OK, this is currently what's in my gnplot script:

fit [x=startfit:*] log_a-b*x "../../data/separate_results/f_c0/a0.4000/dim0010/sobol.dat" using (log(\$1)):(log(\$2)) via log_a, b
a_sob=exp(log_a); b_sob=b
fit [x=startfit:*] a_sob/x**b_sob "../../data/separate_results/f_c0/a0.4000/dim0010/sobol.dat" using 1:2:(c*sqrt(\$5)) via a_sob, b_sob
f_sob(x) = a_sob/x**b_sob
set label '{/Symbol a}_{sob} = %3.5g', b_sob, ', C = %4.3g', a_sob at graph 0.05,0.1

I guess this about the best and correct I can do, right?

Regards and thanks for your help again!
Bart

--
"Share what you know. Learn what you don't."

### least square fit

[...]

The parameter values returned by the fitting process will be indeed
independent of c, as will their estimated uncertainties. What will
change is the weighted sum of squares of residuals (WSSR), also known
as chi-squared.
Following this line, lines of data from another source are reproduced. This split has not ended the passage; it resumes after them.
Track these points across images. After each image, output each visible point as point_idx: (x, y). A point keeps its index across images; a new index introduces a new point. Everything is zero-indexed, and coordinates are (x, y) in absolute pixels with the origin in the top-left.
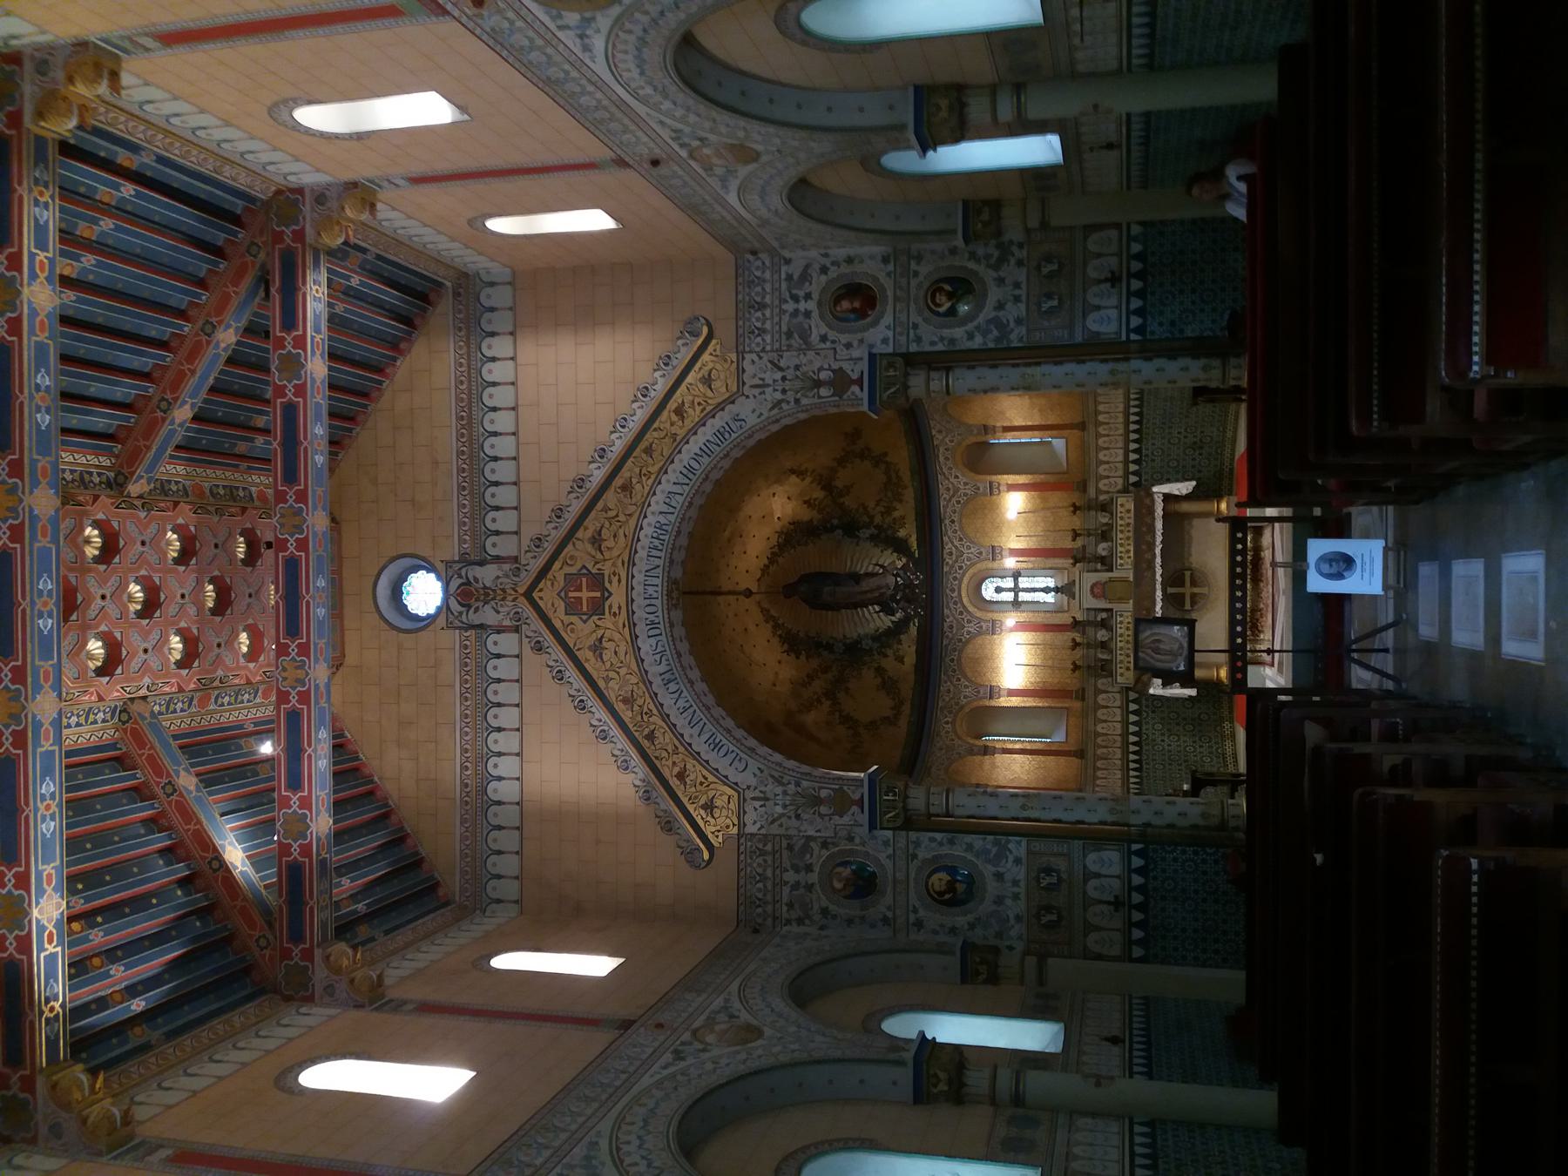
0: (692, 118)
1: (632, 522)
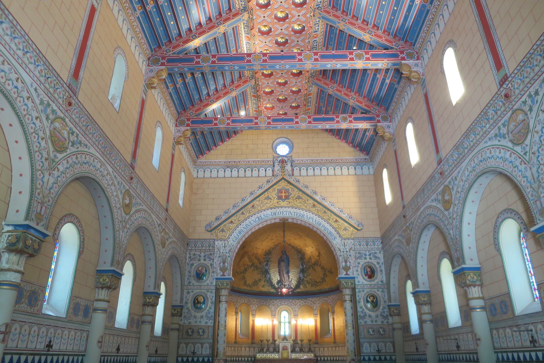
0: (417, 228)
1: (304, 208)
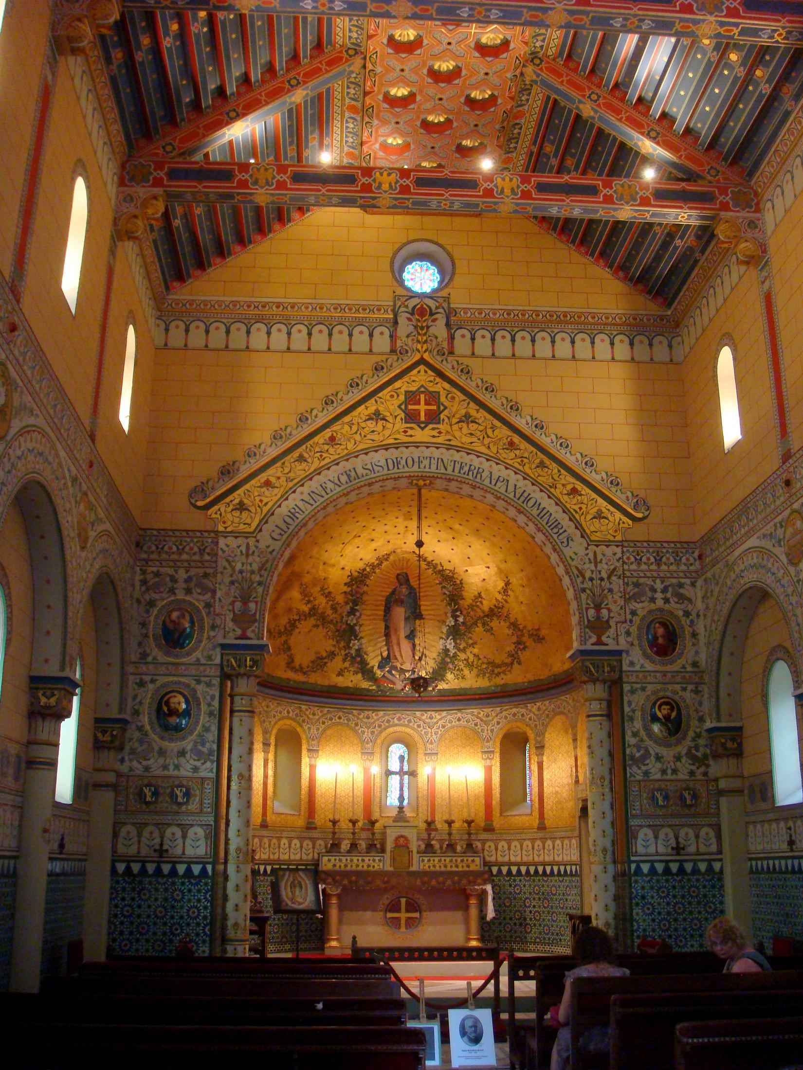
1: (484, 450)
The reduced WSSR (i.e., WSSR divided by number of
degrees of freedom) is a measure of the goodness of the fit. Data with
a perfectly normal distribution about the fitted curve and correctly
estimated error bars will have a reduced WSSR of 1.0.

Looks fine to me.

You're quite welcome.

THeo

### least square fit

N-es. The fit result obtained this way are not very reliable, and can be
improved upon by using them as starting values for the non-linear fit.
Note in particular that the error estimates for the parameters from a
linearised plot are next to useles.

Assume that you do an experiment at largely different x-values (I had
cases where the variation was over 5 orders of magnitude), resulting in
largely different y-values. Each of the results has an error margin
associated with it, often expressed as standard deviation. Experiments
like that are often performed under conditions of constant relative
error, say 2%. So for example, your results may vary between 1000 +/- 20
and 0.1 +/- 0.002.

Now put this into a fit procedure like you did. The program will try and
minimise the sum of squared residuals. It is obvious, that most of the
residuals are in the large y-values, and the program will improve the
fit to those values and virtually disregard the smaller ones. If you
plot the results (especially in a log/log plot in which the small values
are given more weight) this will be very obvious.

There are two possible ways out. One is to fit for minimal Chi-square
rather than minimal sum of squares, in other words to minimise the
relative rather than the absolute deviations.

The other is to weigh the residuals by the reciprocal of the standard
deviation of the y-values before summing them up.